How COVID-19 Spreads

Given concerns some may have about the spread of COVID-19 after an alert was posted at a gymnasium in South San Francisco and a private school closed after a staff member was in contact with a person who had the disease, we thought it was important to remind people how COVID-19 spreads. This information is from the CDC and is available in Spanish and Chinese on the CDC’s site.

Person-to-Person Spread

The virus is thought to spread mainly from person-to-person.

  • Between people who are in close contact with one another (within about 6 feet).
  • Through respiratory droplets produced when an infected person coughs or sneezes.

These droplets can land in the mouths or noses of people who are nearby or possibly be inhaled into the lungs.

Can someone spread the virus without being sick?

  • People are thought to be most contagious when they are most symptomatic (the sickest).
  • Some spread might be possible before people show symptoms; there have been reports of this occurring with COVID-19, but this is not thought to be the main way the virus spreads.

Spread from Contact with Infected Surfaces or Objects

  • It may be possible that a person can get COVID-19 by touching a surface or object that has the virus on it and then touching their own mouth, nose, or possibly their eyes, but this is not thought to be the main way the virus spreads.

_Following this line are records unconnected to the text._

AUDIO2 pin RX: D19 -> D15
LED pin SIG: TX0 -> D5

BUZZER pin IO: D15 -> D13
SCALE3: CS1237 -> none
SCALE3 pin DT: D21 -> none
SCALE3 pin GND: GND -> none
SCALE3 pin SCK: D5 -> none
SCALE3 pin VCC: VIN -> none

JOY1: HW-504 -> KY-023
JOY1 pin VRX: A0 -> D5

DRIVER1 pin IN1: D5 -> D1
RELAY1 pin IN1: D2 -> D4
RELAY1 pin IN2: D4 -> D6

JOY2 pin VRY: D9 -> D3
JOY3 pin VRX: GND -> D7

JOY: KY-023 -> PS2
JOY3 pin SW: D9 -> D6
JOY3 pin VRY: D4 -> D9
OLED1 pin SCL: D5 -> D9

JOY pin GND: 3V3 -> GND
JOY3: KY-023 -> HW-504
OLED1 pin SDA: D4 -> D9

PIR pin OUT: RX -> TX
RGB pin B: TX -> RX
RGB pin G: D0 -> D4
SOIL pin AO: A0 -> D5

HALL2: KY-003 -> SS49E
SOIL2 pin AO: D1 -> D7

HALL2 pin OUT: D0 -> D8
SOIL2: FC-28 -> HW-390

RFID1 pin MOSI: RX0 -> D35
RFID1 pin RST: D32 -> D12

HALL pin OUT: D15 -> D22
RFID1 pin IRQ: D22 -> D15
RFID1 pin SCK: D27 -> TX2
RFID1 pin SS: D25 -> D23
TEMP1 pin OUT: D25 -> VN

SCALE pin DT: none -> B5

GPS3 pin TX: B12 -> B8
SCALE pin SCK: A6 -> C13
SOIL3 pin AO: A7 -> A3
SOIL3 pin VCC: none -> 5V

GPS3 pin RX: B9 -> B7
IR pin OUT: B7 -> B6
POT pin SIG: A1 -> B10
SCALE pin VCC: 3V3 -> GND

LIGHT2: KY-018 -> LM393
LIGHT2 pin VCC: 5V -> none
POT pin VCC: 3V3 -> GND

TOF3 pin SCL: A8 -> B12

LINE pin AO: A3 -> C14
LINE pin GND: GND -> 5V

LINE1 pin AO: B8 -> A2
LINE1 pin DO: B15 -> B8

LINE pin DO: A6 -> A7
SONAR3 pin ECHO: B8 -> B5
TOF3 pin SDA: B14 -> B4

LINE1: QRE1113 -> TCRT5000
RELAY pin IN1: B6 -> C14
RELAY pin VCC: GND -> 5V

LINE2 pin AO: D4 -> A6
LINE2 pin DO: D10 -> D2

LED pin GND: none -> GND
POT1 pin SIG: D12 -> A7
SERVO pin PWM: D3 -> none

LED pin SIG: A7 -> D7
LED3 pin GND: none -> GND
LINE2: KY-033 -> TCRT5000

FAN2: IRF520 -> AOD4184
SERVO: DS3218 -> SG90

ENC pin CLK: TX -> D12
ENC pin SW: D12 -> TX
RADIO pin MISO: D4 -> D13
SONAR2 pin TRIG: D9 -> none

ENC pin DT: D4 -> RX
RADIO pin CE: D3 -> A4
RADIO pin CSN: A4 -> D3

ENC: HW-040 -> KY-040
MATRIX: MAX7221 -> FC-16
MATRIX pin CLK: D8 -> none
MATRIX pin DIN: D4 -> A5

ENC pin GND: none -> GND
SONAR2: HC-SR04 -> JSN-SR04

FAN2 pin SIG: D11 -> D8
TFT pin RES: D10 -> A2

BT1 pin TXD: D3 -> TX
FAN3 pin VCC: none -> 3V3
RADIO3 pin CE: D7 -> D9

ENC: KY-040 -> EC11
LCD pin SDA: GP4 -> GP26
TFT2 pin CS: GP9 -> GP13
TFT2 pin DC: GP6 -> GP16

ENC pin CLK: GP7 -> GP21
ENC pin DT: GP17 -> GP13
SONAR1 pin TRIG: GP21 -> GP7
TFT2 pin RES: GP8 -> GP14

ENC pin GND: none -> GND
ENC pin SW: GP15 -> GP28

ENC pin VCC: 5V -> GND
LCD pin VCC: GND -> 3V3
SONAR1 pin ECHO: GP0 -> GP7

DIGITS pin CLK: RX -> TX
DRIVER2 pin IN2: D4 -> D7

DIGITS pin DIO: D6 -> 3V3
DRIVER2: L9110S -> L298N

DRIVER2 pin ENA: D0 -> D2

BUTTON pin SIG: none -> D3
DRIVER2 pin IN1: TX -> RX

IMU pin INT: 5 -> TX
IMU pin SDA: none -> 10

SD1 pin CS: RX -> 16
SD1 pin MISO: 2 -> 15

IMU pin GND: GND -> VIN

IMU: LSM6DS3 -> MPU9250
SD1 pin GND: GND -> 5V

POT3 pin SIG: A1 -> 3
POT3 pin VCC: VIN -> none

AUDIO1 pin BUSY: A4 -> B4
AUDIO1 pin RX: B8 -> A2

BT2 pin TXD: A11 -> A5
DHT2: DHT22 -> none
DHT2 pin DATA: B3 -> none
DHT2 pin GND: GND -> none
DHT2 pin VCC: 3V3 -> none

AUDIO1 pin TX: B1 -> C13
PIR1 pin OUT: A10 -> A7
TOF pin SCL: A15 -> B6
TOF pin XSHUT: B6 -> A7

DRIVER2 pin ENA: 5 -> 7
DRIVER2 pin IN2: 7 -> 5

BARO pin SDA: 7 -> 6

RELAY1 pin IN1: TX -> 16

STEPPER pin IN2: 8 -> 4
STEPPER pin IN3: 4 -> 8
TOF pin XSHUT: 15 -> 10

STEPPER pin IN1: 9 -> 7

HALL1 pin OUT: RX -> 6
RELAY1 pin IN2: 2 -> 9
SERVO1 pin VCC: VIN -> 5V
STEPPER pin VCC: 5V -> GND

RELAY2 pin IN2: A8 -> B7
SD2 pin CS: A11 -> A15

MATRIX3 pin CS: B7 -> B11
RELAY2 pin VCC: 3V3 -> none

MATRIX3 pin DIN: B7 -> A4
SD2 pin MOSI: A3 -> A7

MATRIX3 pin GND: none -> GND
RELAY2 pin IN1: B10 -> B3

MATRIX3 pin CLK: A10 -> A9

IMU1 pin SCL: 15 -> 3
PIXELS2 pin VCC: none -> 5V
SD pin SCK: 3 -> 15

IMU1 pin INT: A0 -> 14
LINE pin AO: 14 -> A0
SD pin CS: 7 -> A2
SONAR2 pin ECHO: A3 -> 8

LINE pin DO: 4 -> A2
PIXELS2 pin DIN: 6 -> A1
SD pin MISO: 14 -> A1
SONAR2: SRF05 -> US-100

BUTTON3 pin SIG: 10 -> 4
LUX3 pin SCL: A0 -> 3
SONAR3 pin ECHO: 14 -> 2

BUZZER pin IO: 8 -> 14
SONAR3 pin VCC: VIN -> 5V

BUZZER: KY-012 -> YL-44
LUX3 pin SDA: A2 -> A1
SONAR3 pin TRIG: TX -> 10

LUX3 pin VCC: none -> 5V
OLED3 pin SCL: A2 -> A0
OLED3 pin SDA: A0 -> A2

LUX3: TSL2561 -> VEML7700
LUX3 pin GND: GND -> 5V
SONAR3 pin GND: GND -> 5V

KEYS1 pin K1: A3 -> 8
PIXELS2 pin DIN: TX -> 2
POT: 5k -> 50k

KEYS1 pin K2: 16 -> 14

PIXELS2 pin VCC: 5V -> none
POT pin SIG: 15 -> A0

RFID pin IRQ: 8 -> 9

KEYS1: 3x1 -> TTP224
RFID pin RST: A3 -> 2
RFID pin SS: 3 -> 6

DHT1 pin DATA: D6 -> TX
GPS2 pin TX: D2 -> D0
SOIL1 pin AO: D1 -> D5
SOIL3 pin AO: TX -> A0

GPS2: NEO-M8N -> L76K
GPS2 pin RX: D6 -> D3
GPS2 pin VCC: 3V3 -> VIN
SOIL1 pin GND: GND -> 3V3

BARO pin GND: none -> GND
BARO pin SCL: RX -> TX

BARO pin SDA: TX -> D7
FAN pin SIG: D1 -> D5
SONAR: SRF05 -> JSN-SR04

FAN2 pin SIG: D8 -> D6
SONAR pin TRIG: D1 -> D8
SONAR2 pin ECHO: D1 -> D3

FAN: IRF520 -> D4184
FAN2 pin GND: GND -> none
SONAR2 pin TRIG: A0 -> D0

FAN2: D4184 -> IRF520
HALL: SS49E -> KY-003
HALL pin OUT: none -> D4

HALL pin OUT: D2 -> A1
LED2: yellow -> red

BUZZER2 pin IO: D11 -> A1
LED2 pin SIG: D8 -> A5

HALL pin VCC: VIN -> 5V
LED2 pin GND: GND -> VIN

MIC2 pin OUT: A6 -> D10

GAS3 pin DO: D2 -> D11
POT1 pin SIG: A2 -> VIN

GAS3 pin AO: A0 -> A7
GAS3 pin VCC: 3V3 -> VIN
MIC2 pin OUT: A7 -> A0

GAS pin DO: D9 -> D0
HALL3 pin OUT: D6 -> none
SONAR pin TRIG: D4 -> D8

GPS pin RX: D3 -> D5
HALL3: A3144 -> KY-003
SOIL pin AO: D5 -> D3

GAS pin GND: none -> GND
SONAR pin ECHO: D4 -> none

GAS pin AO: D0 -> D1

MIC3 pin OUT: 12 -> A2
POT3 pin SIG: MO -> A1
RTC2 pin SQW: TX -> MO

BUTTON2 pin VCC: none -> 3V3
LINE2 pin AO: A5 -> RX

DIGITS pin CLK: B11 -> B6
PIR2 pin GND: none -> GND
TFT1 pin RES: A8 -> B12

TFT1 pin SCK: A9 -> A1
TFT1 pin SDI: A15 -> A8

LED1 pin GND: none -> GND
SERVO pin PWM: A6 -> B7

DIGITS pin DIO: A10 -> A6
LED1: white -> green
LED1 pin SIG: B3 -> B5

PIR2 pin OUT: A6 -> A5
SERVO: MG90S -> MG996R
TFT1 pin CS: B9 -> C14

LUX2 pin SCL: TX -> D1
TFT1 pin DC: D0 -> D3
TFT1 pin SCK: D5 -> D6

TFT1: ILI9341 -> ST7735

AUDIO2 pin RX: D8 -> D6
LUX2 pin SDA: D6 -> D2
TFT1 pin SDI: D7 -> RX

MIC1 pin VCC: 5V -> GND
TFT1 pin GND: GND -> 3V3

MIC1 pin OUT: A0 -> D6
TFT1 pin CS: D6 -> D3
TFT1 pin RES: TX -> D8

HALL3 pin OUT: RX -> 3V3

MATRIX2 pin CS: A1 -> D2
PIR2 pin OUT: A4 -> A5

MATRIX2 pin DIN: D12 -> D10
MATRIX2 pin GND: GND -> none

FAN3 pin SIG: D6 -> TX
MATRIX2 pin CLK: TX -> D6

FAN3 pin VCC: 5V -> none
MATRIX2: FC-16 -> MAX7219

All schools in Tuolumne County continue to be vigilant in cleaning common areas such as bathrooms, water faucets, classrooms, playground equipment, and cafeteria to minimize the spread of germs. Staff and students can take common-sense precautions to prevent the spread of all infectious diseases. These precautions from the California Department of Public Health are helpful in preventing the spread of common illnesses including influenza and gastroenteritis.

  • Stay home when sick. Remain at home until the fever has been gone for at least 24 hours without the use of fever-reducing medicines. Seek immediate medical care if symptoms become more severe, e.g., high fever or difficulty breathing.
  • Use “respiratory etiquette.” Cover cough with a tissue or sleeve. See CDC’s Cover Your Cough page for multilingual posters and flyers, posted at the bottom of the webpage. Provide adequate supplies within easy reach, including tissues and no-touch trash cans.
  • Wash hands frequently. Encourage hand washing by students and staff through education, scheduled time for handwashing, and the provision of adequate supplies.
  • Routinely clean frequently touched surfaces.
  • Separate sick students and staff from others until they can go home. When feasible, identify a “sick room” through which others do not regularly pass.
  • Encourage flu vaccine for those who haven’t had it this season to reduce illnesses and absences on campus (but won’t prevent coronavirus illnesses).

The California Department of Public Health does not recommend the use of face masks for general prevention and says that handwashing provides much better protection from infectious diseases.